Ben Carson, on the other hand, has used the resources in wealth he has achieved to better the good of others. As a neurosurgeon, his job—while making significant amounts of money—has been helping hurting people and saving lives. While his rags to riches story is important and contrasts heavily with Trump, being a white man born into wealthy privilege, what Carson did with his fortune is more important. By setting up the Carson Scholarship Fund back in 1994 to “reward young people of all backgrounds for exceptional academic and humanitarian accomplishments” (bencarson.com) 7,500 students have been awarded scholarships and given a chance at higher education.

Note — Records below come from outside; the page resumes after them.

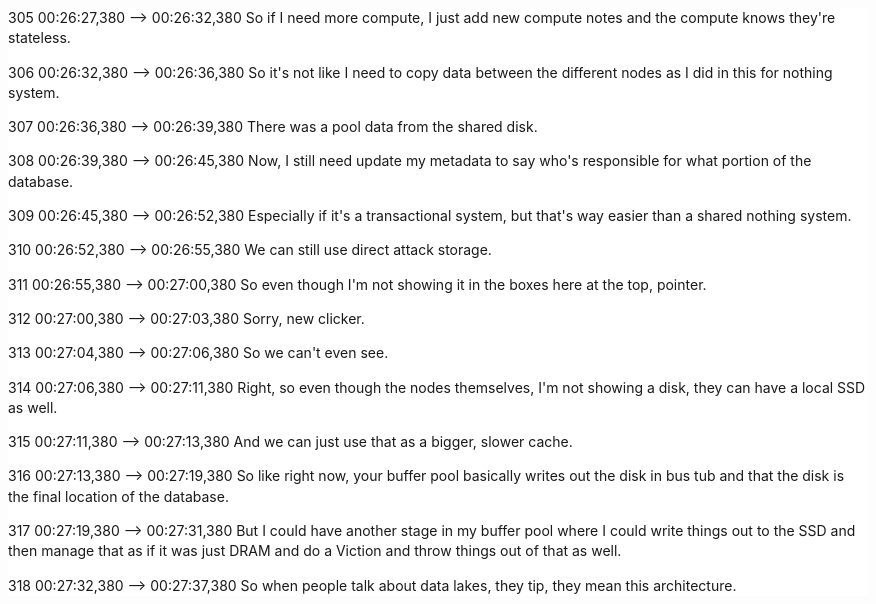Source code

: 305
00:26:27,380 --> 00:26:32,380
So if I need more compute, I just add new compute notes and the compute knows they're stateless.

306
00:26:32,380 --> 00:26:36,380
So it's not like I need to copy data between the different nodes as I did in this for nothing system.

307
00:26:36,380 --> 00:26:39,380
There was a pool data from the shared disk.

308
00:26:39,380 --> 00:26:45,380
Now, I still need update my metadata to say who's responsible for what portion of the database.

309
00:26:45,380 --> 00:26:52,380
Especially if it's a transactional system, but that's way easier than a shared nothing system.

310
00:26:52,380 --> 00:26:55,380
We can still use direct attack storage.

311
00:26:55,380 --> 00:27:00,380
So even though I'm not showing it in the boxes here at the top, pointer.

312
00:27:00,380 --> 00:27:03,380
Sorry, new clicker.

313
00:27:04,380 --> 00:27:06,380
So we can't even see.

314
00:27:06,380 --> 00:27:11,380
Right, so even though the nodes themselves, I'm not showing a disk, they can have a local SSD as well.

315
00:27:11,380 --> 00:27:13,380
And we can just use that as a bigger, slower cache.

316
00:27:13,380 --> 00:27:19,380
So like right now, your buffer pool basically writes out the disk in bus tub and that the disk is the final location of the database.

317
00:27:19,380 --> 00:27:31,380
But I could have another stage in my buffer pool where I could write things out to the SSD and then manage that as if it was just DRAM and do a Viction and throw things out of that as well.

318
00:27:32,380 --> 00:27:37,380
So when people talk about data lakes, they tip, they mean this architecture.
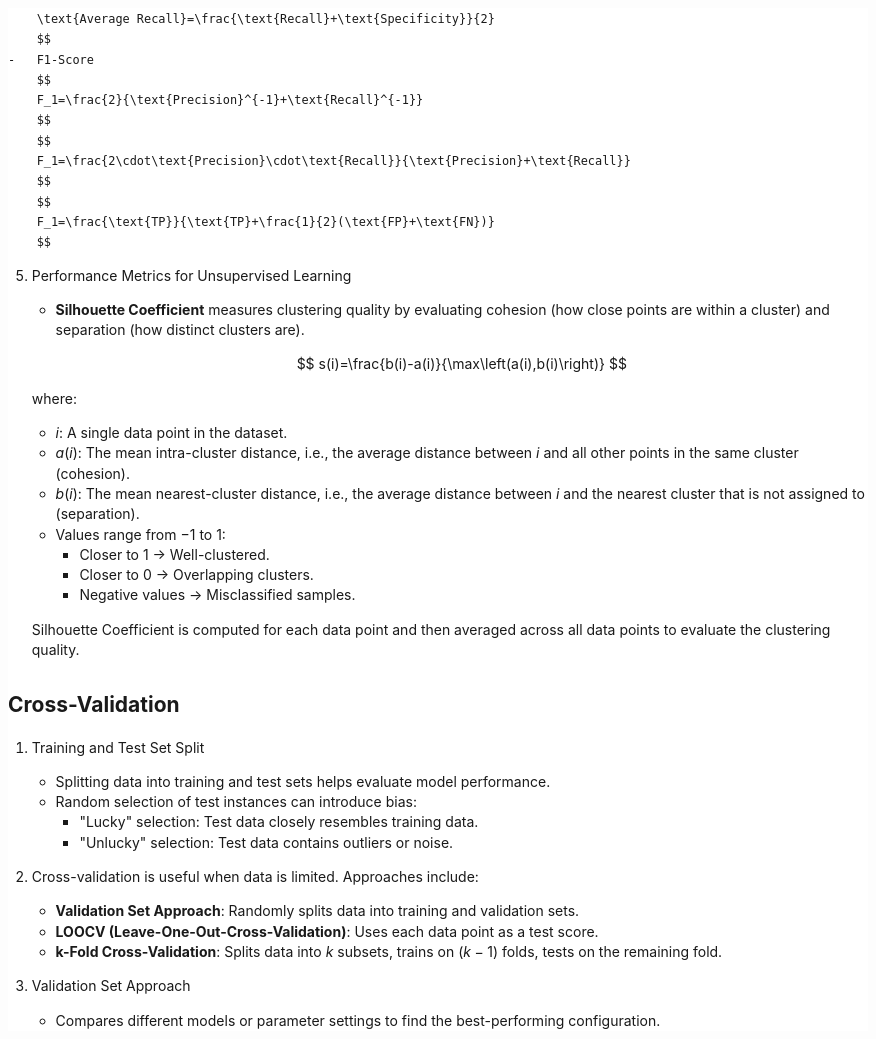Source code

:         \text{Average Recall}=\frac{\text{Recall}+\text{Specificity}}{2}
        $$
    -   F1-Score
        $$
        F_1=\frac{2}{\text{Precision}^{-1}+\text{Recall}^{-1}}
        $$
        $$
        F_1=\frac{2\cdot\text{Precision}\cdot\text{Recall}}{\text{Precision}+\text{Recall}}
        $$
        $$
        F_1=\frac{\text{TP}}{\text{TP}+\frac{1}{2}(\text{FP}+\text{FN})}
        $$

5.  Performance Metrics for Unsupervised Learning

    -   **Silhouette Coefficient** measures clustering quality by evaluating cohesion (how close points are within a cluster) and separation (how distinct clusters are).

        $$
        s(i)=\frac{b(i)-a(i)}{\max\left(a(i),b(i)\right)}
        $$

    where:

    -   $i$: A single data point in the dataset.
    -   $a(i)$: The mean intra-cluster distance, i.e., the average distance between $i$ and all other points in the same cluster (cohesion).
    -   $b(i)$: The mean nearest-cluster distance, i.e., the average distance between $i$ and the nearest cluster that is not assigned to (separation).
    -   Values range from $-1$ to $1$:
        -   Closer to $1$ → Well-clustered.
        -   Closer to $0$ → Overlapping clusters.
        -   Negative values → Misclassified samples.

    Silhouette Coefficient is computed for each data point and then averaged across all data points to evaluate the clustering quality.

## Cross-Validation

1.  Training and Test Set Split

    -   Splitting data into training and test sets helps evaluate model performance.
    -   Random selection of test instances can introduce bias:
        -   "Lucky" selection: Test data closely resembles training data.
        -   "Unlucky" selection: Test data contains outliers or noise.

2.  Cross-validation is useful when data is limited. Approaches include:

    -   **Validation Set Approach**: Randomly splits data into training and validation sets.
    -   **LOOCV (Leave-One-Out-Cross-Validation)**: Uses each data point as a test score.
    -   **k-Fold Cross-Validation**: Splits data into $k$ subsets, trains on $(k-1)$ folds, tests on the remaining fold.

3.  Validation Set Approach

    -   Compares different models or parameter settings to find the best-performing configuration.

But for Ben Carson, the importance of education goes beyond the classroom. In the first Republican Debate this year, Carson stated that Hillary Clinton “counts on the fact that people are uninformed…while I just happen to believe that people are not stupid and the way I will come at it is to educate people.” His people-oriented way of approaching the country contrasts heavily with his Republican rival. How will this humanist approach play out differently than one of economic interest when our country is faced with issues of the future?

With all that is happening in the world, many are worried that chaos and war are about to ensue. What will it be like having a president who sees business in war? What will it be like having a president who sees people in war? If any great issue must be dealt with in the next four years, it will matter most how our president sees the country of the United States of America, not their charisma or personal background.